[RECORDS FOR THE TASK Boundary: Start]
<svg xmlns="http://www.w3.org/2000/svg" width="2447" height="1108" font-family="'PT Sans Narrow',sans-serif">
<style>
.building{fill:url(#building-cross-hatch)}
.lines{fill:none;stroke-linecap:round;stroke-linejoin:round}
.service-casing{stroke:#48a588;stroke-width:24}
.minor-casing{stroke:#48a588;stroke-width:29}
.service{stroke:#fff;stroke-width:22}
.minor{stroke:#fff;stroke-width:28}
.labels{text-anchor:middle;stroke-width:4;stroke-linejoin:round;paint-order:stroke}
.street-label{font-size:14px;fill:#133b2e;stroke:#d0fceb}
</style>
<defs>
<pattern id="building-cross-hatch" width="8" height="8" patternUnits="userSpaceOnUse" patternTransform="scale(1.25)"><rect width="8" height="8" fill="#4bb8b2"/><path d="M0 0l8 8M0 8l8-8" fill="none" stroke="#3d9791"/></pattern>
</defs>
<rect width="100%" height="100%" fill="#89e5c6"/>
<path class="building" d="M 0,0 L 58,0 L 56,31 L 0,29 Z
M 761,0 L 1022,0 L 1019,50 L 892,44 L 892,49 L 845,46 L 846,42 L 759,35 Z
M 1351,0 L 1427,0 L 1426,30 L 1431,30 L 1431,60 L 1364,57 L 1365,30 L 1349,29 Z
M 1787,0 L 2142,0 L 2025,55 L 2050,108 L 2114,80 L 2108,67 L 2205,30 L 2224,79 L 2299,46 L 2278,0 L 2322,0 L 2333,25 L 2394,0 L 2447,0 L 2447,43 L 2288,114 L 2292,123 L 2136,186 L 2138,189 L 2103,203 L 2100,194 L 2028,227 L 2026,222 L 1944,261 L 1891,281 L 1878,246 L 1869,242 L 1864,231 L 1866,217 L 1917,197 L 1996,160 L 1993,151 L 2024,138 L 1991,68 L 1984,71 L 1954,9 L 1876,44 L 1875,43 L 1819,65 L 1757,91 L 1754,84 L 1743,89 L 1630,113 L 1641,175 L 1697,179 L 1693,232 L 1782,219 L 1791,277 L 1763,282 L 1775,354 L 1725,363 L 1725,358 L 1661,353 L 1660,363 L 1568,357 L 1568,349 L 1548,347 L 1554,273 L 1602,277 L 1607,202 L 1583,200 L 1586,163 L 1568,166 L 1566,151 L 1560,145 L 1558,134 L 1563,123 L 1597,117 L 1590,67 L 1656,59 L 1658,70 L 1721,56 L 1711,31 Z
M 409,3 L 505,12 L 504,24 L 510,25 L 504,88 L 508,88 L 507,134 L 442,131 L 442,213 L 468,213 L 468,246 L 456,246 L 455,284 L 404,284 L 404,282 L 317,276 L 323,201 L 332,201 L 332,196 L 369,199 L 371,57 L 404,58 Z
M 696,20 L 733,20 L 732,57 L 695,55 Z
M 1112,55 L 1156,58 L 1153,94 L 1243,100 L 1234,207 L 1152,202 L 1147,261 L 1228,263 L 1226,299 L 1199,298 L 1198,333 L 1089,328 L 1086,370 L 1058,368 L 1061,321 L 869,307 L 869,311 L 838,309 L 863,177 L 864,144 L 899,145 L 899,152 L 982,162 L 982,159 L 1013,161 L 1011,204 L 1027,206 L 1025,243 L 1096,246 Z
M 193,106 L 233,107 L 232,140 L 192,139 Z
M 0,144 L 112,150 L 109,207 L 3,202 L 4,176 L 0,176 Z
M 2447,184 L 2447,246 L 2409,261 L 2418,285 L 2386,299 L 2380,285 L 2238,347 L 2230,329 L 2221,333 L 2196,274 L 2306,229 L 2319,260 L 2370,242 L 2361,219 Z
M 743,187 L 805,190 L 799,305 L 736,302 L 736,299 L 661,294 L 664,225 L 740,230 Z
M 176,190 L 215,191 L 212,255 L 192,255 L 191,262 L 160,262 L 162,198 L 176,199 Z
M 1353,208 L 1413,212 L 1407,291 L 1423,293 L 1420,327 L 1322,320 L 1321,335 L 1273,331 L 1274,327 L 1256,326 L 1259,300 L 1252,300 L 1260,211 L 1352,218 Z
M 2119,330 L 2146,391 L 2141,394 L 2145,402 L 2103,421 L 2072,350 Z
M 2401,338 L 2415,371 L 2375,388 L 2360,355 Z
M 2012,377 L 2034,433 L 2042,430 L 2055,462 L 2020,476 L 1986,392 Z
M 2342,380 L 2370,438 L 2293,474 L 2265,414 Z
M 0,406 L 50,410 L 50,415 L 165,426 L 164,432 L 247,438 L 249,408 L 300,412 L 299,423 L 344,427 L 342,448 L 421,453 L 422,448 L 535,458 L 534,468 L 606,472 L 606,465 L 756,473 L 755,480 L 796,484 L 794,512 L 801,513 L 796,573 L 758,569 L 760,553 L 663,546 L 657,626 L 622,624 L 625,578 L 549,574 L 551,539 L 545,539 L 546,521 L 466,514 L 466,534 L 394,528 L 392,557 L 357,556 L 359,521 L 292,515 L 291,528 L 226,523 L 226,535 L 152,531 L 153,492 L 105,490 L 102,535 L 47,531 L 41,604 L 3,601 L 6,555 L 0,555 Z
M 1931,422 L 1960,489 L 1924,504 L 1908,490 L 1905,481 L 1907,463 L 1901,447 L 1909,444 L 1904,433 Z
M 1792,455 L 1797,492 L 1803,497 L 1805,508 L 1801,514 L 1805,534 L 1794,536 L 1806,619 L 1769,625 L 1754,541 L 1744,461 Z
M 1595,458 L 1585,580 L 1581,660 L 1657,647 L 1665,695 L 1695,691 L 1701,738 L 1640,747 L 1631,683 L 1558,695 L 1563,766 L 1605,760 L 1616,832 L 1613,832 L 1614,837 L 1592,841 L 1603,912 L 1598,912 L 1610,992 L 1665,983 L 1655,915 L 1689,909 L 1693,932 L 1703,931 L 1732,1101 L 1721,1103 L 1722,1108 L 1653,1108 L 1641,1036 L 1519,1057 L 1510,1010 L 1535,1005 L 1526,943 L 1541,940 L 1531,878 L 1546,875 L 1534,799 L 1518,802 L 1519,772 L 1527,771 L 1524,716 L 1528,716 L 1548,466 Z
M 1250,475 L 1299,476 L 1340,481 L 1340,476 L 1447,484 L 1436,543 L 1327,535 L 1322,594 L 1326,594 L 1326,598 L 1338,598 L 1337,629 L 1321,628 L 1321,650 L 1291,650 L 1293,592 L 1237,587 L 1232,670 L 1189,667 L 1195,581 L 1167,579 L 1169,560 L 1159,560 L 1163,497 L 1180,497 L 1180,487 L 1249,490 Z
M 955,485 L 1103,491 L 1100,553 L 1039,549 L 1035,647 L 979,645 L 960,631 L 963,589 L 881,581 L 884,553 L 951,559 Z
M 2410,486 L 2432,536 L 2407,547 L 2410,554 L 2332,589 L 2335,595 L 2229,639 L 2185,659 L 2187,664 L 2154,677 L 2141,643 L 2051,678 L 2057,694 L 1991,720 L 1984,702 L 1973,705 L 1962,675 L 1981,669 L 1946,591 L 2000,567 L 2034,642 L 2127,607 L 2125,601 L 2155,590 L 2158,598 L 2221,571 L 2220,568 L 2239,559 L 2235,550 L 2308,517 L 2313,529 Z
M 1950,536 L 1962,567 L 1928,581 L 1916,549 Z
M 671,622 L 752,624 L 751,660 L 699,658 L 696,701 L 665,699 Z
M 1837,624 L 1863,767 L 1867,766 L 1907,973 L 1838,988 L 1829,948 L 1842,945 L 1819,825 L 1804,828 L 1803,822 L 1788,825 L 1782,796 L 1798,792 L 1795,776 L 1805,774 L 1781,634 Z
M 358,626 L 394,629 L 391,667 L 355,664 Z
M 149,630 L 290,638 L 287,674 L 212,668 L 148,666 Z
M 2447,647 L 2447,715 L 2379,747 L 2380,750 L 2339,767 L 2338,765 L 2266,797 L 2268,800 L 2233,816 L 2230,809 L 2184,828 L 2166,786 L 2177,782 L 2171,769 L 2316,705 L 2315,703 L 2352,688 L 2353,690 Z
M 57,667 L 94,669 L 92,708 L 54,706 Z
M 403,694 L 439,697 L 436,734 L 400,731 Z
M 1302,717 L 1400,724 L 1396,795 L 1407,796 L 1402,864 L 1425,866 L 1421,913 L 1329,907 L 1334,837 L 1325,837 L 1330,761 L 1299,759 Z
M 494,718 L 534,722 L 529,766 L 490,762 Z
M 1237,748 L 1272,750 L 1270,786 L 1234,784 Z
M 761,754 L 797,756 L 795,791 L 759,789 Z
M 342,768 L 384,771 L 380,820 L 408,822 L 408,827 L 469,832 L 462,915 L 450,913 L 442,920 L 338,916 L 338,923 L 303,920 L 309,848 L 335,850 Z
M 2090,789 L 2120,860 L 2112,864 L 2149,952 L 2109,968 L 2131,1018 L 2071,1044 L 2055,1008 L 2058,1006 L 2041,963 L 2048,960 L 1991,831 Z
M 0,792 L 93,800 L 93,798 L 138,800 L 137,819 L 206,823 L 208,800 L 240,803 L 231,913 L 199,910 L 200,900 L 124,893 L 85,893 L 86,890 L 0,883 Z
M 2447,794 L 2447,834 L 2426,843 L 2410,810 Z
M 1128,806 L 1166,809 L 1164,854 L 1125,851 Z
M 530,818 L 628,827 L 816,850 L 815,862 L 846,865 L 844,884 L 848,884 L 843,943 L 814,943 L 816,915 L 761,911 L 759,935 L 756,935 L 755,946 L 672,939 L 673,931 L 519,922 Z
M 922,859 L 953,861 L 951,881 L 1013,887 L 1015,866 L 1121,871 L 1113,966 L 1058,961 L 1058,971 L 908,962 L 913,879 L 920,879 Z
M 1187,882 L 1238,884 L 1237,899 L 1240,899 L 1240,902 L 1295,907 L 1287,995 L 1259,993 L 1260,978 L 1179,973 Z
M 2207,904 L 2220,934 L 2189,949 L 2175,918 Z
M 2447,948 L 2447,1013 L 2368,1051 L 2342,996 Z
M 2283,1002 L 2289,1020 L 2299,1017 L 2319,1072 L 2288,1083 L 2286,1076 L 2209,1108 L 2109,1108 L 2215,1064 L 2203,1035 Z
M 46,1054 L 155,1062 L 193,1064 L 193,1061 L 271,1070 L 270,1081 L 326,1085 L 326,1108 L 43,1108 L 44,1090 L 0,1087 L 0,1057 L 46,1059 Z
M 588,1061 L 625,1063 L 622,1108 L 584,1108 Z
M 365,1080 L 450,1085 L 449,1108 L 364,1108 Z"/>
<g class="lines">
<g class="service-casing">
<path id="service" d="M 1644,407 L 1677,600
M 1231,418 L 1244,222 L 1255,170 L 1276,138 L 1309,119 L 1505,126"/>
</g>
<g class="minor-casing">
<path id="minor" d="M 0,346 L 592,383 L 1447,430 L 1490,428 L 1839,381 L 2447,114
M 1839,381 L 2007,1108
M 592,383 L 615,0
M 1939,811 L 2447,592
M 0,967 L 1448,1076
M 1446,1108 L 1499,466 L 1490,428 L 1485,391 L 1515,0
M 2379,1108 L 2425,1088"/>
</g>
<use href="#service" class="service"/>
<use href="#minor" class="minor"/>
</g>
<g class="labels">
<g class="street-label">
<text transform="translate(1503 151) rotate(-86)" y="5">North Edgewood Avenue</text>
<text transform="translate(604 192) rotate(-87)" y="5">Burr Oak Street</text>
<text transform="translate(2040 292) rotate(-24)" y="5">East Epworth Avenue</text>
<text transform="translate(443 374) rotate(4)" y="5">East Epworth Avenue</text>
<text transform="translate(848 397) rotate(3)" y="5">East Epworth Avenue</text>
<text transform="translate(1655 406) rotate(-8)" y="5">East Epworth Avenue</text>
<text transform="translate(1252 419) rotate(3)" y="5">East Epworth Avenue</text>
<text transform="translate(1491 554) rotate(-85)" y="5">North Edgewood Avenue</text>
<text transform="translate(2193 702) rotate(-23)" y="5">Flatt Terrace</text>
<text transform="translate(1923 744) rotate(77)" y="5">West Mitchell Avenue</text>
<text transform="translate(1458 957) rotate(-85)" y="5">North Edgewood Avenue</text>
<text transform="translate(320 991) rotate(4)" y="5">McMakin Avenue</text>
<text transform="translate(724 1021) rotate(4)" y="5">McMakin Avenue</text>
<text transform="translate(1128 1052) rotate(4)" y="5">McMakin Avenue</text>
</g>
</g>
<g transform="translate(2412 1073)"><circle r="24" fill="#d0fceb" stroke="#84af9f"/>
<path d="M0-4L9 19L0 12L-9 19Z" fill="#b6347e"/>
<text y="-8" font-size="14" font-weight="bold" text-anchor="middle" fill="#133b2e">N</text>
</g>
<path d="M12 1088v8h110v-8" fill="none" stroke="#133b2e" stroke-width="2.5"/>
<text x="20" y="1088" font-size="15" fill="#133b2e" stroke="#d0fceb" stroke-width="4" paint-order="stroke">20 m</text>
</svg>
[RECORDS FOR THE TASK Boundary: End]
▸ **YOUR INSTRUCTIONS**: Report each line of the listing above that uses the word "lines".

▸ **COMPLETED TASK**:
.lines{fill:none;stroke-linecap:round;stroke-linejoin:round}
<g class="lines">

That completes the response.